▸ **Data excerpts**
************

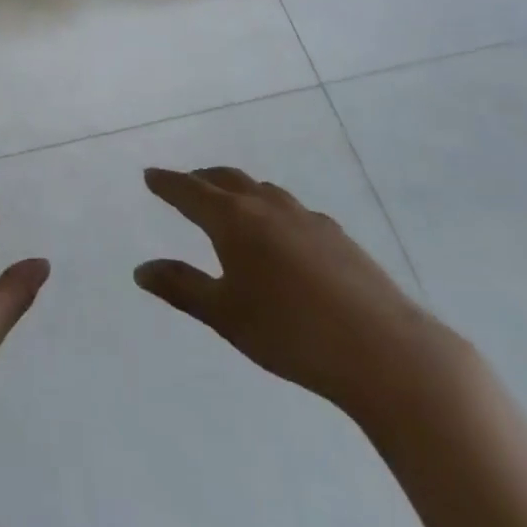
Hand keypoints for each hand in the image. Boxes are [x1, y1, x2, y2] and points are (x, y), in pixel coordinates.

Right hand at [135, 167, 452, 419]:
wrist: (385, 351)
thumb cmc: (292, 333)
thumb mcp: (226, 315)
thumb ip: (182, 287)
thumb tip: (141, 269)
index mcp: (234, 220)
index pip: (190, 191)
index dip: (167, 183)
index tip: (150, 175)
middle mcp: (267, 207)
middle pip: (227, 179)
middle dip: (201, 178)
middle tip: (185, 183)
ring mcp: (306, 218)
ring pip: (263, 189)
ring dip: (238, 188)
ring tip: (230, 202)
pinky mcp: (337, 236)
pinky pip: (291, 209)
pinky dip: (271, 208)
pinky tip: (281, 234)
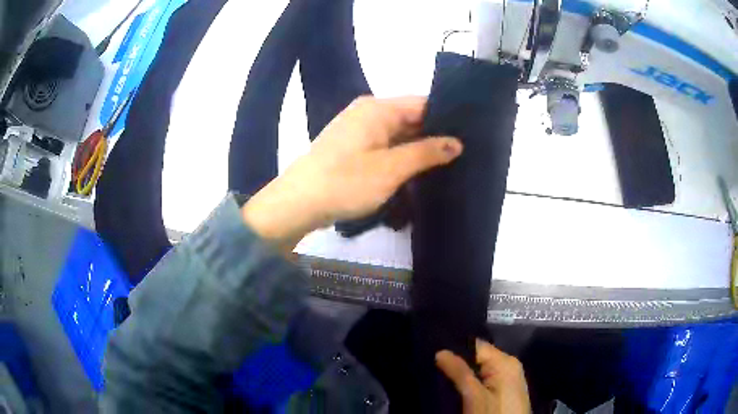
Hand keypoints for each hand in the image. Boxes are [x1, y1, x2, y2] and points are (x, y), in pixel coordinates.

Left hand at [242, 96, 461, 250]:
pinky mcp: (352, 147)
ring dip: (418, 148)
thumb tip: (457, 143)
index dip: (447, 118)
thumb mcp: (392, 168)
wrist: (298, 203)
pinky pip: (385, 145)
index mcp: (378, 108)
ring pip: (398, 133)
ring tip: (449, 163)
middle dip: (435, 135)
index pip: (423, 103)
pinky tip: (418, 169)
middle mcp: (368, 112)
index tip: (470, 135)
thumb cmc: (346, 182)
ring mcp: (358, 129)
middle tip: (465, 154)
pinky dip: (401, 155)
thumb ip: (426, 152)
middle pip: (411, 118)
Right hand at [436, 339, 530, 413]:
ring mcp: (509, 379)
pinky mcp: (506, 391)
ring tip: (442, 378)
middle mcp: (509, 365)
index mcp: (505, 361)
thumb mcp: (474, 396)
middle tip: (434, 368)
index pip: (476, 345)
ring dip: (463, 375)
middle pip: (478, 357)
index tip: (433, 355)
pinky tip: (459, 389)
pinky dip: (472, 383)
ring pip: (481, 370)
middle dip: (458, 363)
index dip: (455, 349)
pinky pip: (486, 380)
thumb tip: (440, 351)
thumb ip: (459, 373)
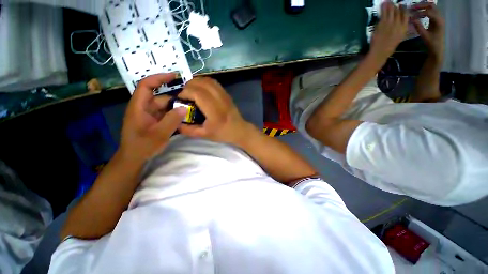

************

▸ **Assignment**
Copy only these lines from the records above, exactly: the one with "index pip: (190, 191)", the one with "middle mcp: (509, 365)", and those between. Skip the pictures.

▸ **Response for this exercise**
index pip: (190, 191)
index dip: (167, 183)
index tip: (150, 175)
middle mcp: (267, 207)
middle pip: (227, 179)
middle dip: (201, 178)
middle tip: (185, 183)
ring mcp: (306, 218)
ring pip: (263, 189)
ring dip: (238, 188)
ring tip: (230, 202)
pinky mcp: (337, 236)
pinky pip: (291, 209)
pinky dip: (271, 208)
pinky tip: (281, 234)
Hand keypoints for each hand in the image. Boxes are [x1, y1, x2, y2] and points are (x, y), in pixel coordinates.

Left hand at [242, 96, 461, 250]:
pinky mcp: (352, 147)
ring dip: (418, 148)
thumb tip: (457, 143)
index dip: (447, 118)
thumb mcp: (392, 168)
wrist: (298, 203)
pinky pip: (385, 145)
index mcp: (378, 108)
ring pip: (398, 133)
ring tip: (449, 163)
middle dip: (435, 135)
index pip: (423, 103)
pinky tip: (418, 169)
middle mcp: (368, 112)
index tip: (470, 135)
thumb cmc: (346, 182)
ring mcp: (358, 129)
middle tip: (465, 154)
pinky dip: (401, 155)
thumb ip: (426, 152)
middle pip: (411, 118)
Right hand at [436, 339, 530, 413]:
ring mcp: (509, 379)
pinky mcp: (506, 391)
ring tip: (442, 378)
middle mcp: (509, 365)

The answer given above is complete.